The UIL was always going to be in a tough situation as they decided how the season would proceed. There are 254 counties and over 1,200 UIL high schools with football in Texas. It was virtually an impossible task to find a solution that would have satisfied all of them as the case count and local orders vary in each of the counties in the state. 

Moving forward, the only thing players and coaches can do in these predicaments is make the best out of what is a very tough situation. 

“As for what it will look like for the [rest of] the season, we will be a team of kids doing everything they can to be successful. You won’t hear excuses or looking back,” Smith said. “We have great kids and this is just another challenge they will have to face in their life. Hopefully it will be a great lesson for them and help them to be better young men.” 

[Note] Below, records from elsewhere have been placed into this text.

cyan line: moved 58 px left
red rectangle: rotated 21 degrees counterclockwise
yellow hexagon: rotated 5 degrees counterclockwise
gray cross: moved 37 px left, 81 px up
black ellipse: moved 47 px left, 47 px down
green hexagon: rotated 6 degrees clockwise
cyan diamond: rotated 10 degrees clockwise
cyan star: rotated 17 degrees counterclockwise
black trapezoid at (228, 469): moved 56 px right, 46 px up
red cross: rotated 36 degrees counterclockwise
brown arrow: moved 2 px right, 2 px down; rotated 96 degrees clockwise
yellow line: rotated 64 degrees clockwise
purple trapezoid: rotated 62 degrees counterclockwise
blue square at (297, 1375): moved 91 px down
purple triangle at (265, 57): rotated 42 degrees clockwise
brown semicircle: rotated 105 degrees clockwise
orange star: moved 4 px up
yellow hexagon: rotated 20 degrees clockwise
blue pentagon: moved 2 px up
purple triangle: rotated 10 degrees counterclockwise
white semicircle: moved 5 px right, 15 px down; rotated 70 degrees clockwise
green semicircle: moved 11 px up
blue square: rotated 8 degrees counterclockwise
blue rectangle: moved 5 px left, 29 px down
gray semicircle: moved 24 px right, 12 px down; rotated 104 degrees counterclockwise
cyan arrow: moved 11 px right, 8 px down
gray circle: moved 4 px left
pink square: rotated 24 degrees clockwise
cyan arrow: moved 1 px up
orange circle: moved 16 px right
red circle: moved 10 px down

After seeing the heartbreak of the cancellation of spring sports, Rundell said his team is just excited to have an opportunity to step onto the gridiron and prove themselves at some point this fall.

In all honesty we are just thrilled that we are going to have a season.  The six games we are going to have is six more than last year’s graduating seniors got in spring sports,” Rundell said. “This will be great motivation for our seniors in the sense that if they want more games, they have to make a deep run into the playoffs.”

This will continue to be a fluid situation as school districts continue to monitor their response to the pandemic and determine whether in person learning and workouts are safe and viable options. Coaches and players have had to be flexible throughout 2020 and, as our state and country continue to respond to the effects of the COVID-19 pandemic, that adaptability and resiliency will continue to be two traits required of every program across the state.